» Stored data entries
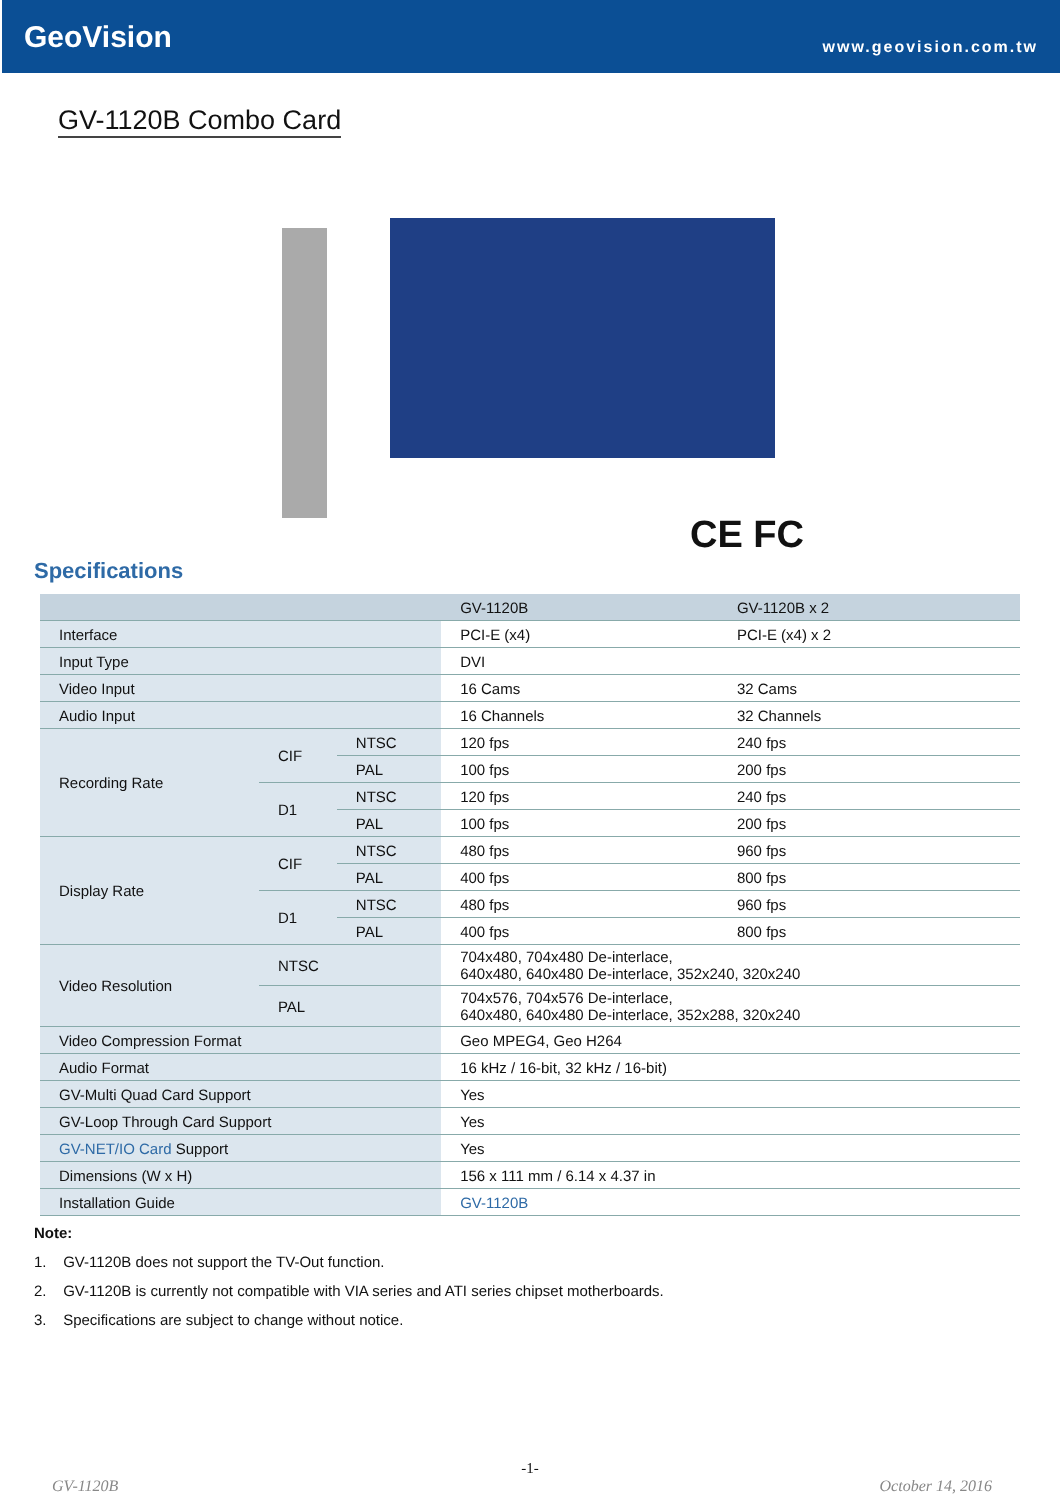GeoVision www.geovision.com.tw
GV-1120B Combo Card
CE FC
Specifications
| | | | GV-1120B | GV-1120B x 2 |
| --- | --- | --- | --- | --- |
| Interface | | | PCI-E (x4) | PCI-E (x4) x 2 |
| Input Type | | | DVI | |
| Video Input | | | 16 Cams | 32 Cams |
| Audio Input | | | 16 Channels | 32 Channels |
| Recording Rate | CIF | NTSC | 120 fps | 240 fps |
| | | PAL | 100 fps | 200 fps |
| | D1 | NTSC | 120 fps | 240 fps |
| | | PAL | 100 fps | 200 fps |
| Display Rate | CIF | NTSC | 480 fps | 960 fps |
| | | PAL | 400 fps | 800 fps |
| | D1 | NTSC | 480 fps | 960 fps |
| | | PAL | 400 fps | 800 fps |
| Video Resolution | NTSC | | 704x480, 704x480 De-interlace, 640x480, 640x480 De-interlace, 352x240, 320x240 | |
| | PAL | | 704x576, 704x576 De-interlace, 640x480, 640x480 De-interlace, 352x288, 320x240 | |
| Video Compression Format | | | Geo MPEG4, Geo H264 | |
| Audio Format | | | 16 kHz / 16-bit, 32 kHz / 16-bit) | |
| GV-Multi Quad Card Support | | | Yes | |
| GV-Loop Through Card Support | | | Yes | |
| GV-NET/IO Card Support | | | Yes | |
| Dimensions (W x H) | | | 156 x 111 mm / 6.14 x 4.37 in | |
| Installation Guide | | | GV-1120B | |
Note:
1. GV-1120B does not support the TV-Out function.
2. GV-1120B is currently not compatible with VIA series and ATI series chipset motherboards.
3. Specifications are subject to change without notice.
-1-
GV-1120B October 14, 2016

» Requirement
From the records above, copy every line that includes the word "Rate".

» Completed task
| Recording Rate | CIF | NTSC | 120 fps | 240 fps |
| Display Rate | CIF | NTSC | 480 fps | 960 fps |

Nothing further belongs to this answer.